With the $1-per-watt rate, a customer planning a 10-kilowatt system would have gotten a $10,000 rebate, but now will receive $5,000.
Rebate rates for commercial installations of 30 kilowatts or more, which are based on a system’s actual performance, were also halved from 10 cents per kilowatt hour to 5 cents per kilowatt hour.
But the board’s unanimous decision also means that, after this year’s nosedive, the rebate rate will stay at 50 cents per watt for the next three years, until the state-mandated rebate program ends in 2016. The previous plan called for successive decreases in rebate rates, from $1 per watt in 2014, to 75 cents per watt in 2015 and 50 cents per watt in 2016.
Board Vice President Stephen Benson proposed the changes at Tuesday’s meeting in La Quinta, arguing they would provide an ongoing impetus for more people to go solar and ensure IID meets a state-mandated goal of installing 44 megawatts of rooftop solar by the end of 2016.
To date, the rebate program has put only 10 megawatts of solar on roofs in the district’s service territory, which covers the eastern Coachella Valley — including La Quinta, Indio and Coachella — along with Imperial County and parts of San Diego County.
IID originally set its 2014 rebate at $1.55 per watt, announced in October, but then cut it to $1 per watt in January, also to help more people go solar, district officials said at the time.
Commercial rates were cut at that time, from 15 cents per kilowatt hour to 10 cents per kilowatt hour.
The district had announced it would distribute $5,029,851 in solar rebates this year. IID officials said about 230 homeowners and businesses had applied for the rebates at the January rates earlier this year and it is unclear if now some might have to reapply.

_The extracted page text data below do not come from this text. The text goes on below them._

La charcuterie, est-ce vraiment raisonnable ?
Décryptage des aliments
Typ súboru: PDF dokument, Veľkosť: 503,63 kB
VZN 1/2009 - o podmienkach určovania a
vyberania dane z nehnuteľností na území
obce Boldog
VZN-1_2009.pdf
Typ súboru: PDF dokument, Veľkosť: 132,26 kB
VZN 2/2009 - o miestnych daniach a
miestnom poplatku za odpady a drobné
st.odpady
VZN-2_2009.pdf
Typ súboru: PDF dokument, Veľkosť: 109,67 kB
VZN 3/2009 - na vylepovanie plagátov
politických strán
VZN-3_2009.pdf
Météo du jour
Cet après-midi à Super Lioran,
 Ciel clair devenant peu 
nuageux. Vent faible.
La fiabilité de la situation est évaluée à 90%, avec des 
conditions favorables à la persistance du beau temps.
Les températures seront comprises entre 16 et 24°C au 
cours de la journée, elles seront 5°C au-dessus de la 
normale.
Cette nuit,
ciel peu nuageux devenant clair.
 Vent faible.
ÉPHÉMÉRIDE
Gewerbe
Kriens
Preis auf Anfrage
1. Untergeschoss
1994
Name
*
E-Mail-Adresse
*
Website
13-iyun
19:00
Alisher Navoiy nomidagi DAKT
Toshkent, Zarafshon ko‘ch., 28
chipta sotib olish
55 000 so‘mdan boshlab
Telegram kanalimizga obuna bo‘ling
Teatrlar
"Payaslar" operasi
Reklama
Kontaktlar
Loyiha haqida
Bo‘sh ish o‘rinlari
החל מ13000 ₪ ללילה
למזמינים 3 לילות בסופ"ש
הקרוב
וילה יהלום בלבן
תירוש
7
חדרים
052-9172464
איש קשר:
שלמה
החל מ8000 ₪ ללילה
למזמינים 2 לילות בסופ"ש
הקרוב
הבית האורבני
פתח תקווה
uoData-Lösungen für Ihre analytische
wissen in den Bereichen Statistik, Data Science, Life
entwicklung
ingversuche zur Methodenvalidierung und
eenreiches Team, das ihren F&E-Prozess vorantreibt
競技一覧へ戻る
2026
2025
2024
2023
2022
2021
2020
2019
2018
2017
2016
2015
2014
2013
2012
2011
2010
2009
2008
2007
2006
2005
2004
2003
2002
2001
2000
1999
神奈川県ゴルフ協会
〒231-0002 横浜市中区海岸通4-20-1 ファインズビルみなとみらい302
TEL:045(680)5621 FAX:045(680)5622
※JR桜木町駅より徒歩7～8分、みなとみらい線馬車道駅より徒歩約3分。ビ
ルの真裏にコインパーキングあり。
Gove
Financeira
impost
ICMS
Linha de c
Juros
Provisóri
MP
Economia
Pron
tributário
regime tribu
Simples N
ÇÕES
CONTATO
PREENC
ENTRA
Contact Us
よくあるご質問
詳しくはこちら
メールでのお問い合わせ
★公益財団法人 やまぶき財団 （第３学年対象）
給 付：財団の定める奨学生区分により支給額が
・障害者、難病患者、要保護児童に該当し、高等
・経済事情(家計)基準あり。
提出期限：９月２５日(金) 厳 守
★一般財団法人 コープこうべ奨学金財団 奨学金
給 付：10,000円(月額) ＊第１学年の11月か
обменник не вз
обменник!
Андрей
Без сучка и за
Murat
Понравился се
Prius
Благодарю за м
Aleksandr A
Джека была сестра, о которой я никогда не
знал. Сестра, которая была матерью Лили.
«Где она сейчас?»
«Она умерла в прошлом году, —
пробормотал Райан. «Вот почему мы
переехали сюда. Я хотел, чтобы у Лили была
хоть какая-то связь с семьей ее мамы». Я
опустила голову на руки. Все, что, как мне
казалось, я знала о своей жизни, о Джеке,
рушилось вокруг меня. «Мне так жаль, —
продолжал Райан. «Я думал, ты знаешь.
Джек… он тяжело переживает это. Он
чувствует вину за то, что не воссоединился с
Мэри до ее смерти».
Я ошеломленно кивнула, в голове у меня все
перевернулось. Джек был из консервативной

For those who might be disappointed by the last-minute change, Benson said the district’s program does allow it to change rebate rates, and even at 50 cents, IID’s rebate will be higher than the rates other utilities offer.
Southern California Edison’s 20-cents-per-watt rate is on the verge of running out entirely, according to information on the California Solar Initiative website, which tracks rebates at the state’s three main private utilities.
Other amendments could change how IID apportions the total rebates. Instead of the district’s long-standing system of awarding rebates on a first-come, first-served basis, it will now establish regional percentages with a certain amount, still to be determined, reserved for Imperial County.
“All the ratepayers should have the ability to get money out of it,” Benson said. “We would want to prorate to each county.”
In 2013, 96 percent of the applications for solar rebates came from the Coachella Valley versus 4 percent from Imperial County, district figures show.
Indio Councilwoman Lupe Ramos Watson, who sits on the IID Energy Consumers Advisory Committee, said such figures underline the valley’s need for a dedicated seat on the IID board, which it currently does not have. All five board members represent districts in Imperial County.
“This will significantly impact Coachella Valley consumers,” she said. “Historically we’re the majority of the energy consumers in the Imperial Irrigation District. We are the ones who have been proactive in installing solar. It seems counterproductive to change the rules midstream.”